Document text:
++++++++++++++++++++

Hotel Añaza is the abandoned structure of a hotel or apartment block near Santa Cruz de Tenerife, in the Canary Islands. Construction was started by a German company in 1973, but was abandoned two years later, before the building was finished. As of 2026 the structure still exists, but it is pending demolition.

== Construction ==
The building was planned to serve as an apartment building with common services, with 900 part owners as a timeshare apartment block, located on the seafront near Santa Cruz de Tenerife. It would have had 741 apartments, and a license to construct it was granted at the time.

The construction of the structure was started in 1973 by a German company. 22 stories were constructed, in a Y shape, covering an area of 2350 sqm and with a total floor space of around 40,000 square metres. However, work stopped two years later, and the structure was abandoned when half-completed.

== Abandonment ==

Demolition of the building must be done at the expense of the many building owners.

++++++++++++++++++++

List of tasks:
A. Summarize the Hotel Añaza text in two sentences.
B. Using the Hotel Añaza text, decide whether each statement agrees with it: (i) The building was planned to have 741 apartments. (ii) Construction was started by a Spanish company. (iii) The structure has already been demolished. For each, answer yes or no and quote the deciding words.
C. Reproduce everything in the Hotel Añaza text from "Hotel Añaza is" down to "is pending demolition.", word for word.

++++++++++++++++++++

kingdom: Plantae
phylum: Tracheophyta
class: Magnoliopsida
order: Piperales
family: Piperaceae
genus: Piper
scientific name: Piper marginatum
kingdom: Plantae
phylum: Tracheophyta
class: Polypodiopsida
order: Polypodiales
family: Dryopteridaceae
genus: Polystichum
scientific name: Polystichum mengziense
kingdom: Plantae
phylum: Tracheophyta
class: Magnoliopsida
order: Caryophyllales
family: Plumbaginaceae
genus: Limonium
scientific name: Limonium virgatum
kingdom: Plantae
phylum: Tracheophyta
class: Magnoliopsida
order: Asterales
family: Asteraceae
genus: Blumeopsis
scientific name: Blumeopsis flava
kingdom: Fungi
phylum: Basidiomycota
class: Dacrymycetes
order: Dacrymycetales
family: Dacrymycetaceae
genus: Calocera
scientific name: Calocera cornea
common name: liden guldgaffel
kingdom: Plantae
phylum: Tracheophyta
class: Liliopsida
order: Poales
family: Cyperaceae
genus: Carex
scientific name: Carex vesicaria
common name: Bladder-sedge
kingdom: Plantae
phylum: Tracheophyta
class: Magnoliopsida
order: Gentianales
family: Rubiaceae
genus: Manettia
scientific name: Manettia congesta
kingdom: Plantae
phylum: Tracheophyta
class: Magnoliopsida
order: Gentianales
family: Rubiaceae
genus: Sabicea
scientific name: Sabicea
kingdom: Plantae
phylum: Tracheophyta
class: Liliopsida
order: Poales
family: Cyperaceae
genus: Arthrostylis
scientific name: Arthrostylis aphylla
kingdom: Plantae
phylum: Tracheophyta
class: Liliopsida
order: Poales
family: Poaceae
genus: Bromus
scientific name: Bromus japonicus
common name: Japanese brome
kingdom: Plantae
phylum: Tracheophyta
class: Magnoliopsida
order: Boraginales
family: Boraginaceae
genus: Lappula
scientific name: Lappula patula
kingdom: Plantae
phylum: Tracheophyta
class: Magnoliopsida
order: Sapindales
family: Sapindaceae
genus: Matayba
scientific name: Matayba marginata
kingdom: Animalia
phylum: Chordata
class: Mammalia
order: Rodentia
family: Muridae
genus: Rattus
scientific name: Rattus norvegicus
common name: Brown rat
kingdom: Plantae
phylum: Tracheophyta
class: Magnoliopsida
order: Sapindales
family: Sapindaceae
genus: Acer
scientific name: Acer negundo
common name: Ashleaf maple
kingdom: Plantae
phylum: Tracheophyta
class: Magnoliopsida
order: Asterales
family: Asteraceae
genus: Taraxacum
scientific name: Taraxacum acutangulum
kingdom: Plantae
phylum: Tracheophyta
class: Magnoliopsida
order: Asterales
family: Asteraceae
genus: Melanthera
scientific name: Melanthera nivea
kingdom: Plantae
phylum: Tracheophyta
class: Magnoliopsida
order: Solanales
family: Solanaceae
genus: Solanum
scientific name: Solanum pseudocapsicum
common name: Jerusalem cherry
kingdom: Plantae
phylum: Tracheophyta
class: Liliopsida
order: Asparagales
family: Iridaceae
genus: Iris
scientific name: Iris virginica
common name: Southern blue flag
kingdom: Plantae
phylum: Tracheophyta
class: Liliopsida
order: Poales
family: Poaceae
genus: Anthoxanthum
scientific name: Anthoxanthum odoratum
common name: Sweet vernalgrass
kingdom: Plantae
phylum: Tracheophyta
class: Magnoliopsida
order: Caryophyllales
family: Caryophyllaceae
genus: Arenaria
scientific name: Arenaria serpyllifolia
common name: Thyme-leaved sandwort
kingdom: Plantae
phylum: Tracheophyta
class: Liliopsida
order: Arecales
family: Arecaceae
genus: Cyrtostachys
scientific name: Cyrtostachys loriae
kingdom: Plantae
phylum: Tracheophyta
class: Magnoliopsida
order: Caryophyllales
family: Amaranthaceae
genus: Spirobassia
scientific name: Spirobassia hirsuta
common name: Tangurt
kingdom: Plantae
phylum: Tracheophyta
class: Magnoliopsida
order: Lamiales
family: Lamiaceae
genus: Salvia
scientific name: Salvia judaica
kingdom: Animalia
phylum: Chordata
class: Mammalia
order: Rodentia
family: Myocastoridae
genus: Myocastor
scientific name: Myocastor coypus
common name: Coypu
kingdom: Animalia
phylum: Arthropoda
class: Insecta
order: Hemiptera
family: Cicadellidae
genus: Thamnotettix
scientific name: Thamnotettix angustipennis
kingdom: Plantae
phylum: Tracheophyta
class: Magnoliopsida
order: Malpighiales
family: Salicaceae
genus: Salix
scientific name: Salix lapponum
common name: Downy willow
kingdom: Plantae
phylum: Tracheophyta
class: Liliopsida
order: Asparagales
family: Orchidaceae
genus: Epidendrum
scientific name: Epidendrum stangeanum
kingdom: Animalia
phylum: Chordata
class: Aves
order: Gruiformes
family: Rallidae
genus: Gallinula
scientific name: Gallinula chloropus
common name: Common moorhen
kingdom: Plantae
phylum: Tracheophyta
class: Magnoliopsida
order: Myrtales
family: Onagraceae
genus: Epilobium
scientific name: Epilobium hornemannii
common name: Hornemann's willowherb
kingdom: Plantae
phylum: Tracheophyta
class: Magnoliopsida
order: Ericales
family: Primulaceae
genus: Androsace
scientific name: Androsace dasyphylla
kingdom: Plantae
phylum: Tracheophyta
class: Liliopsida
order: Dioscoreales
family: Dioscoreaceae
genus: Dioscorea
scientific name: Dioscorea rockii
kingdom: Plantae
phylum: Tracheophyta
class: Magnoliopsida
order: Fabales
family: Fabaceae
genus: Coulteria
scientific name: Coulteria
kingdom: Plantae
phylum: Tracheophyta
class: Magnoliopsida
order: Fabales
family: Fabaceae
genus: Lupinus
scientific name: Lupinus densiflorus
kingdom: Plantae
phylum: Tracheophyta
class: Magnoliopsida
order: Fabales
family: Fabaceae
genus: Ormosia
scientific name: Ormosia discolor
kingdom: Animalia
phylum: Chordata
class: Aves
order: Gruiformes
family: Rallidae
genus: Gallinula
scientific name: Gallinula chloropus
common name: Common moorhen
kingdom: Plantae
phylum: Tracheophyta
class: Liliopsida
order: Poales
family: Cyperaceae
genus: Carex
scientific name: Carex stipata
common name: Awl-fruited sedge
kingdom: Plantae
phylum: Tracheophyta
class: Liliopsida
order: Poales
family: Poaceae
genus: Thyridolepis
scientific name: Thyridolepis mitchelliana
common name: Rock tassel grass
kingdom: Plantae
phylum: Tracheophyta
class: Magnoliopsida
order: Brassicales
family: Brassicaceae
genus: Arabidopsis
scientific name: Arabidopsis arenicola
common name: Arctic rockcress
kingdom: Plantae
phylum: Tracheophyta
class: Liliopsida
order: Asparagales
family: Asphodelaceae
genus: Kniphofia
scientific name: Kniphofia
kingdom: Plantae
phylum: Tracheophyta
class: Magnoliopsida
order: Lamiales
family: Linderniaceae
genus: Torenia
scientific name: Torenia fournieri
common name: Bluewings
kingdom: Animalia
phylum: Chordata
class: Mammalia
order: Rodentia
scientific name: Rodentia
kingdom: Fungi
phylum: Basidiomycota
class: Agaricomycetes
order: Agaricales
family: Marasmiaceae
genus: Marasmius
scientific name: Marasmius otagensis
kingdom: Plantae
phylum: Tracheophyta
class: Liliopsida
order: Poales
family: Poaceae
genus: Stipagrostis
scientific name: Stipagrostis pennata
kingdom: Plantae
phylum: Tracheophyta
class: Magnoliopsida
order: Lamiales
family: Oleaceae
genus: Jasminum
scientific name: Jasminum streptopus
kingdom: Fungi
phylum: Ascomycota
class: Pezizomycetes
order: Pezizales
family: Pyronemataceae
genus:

++++++++++++++++++++

Answers per task:
A. Hotel Añaza is the abandoned structure of a hotel or apartment block near Santa Cruz de Tenerife in the Canary Islands. A German company began it in 1973 as a timeshare block of 741 apartments for 900 part owners, but work stopped two years later with the 22-story, Y-shaped structure half-completed, and as of 2026 it still stands pending a demolition that the building owners must pay for.

B.
(i) Yes: "It would have had 741 apartments"
(ii) No: "Construction was started by a German company in 1973"
(iii) No: "As of 2026 the structure still exists, but it is pending demolition."

C.
Hotel Añaza is the abandoned structure of a hotel or apartment block near Santa Cruz de Tenerife, in the Canary Islands. Construction was started by a German company in 1973, but was abandoned two years later, before the building was finished. As of 2026 the structure still exists, but it is pending demolition.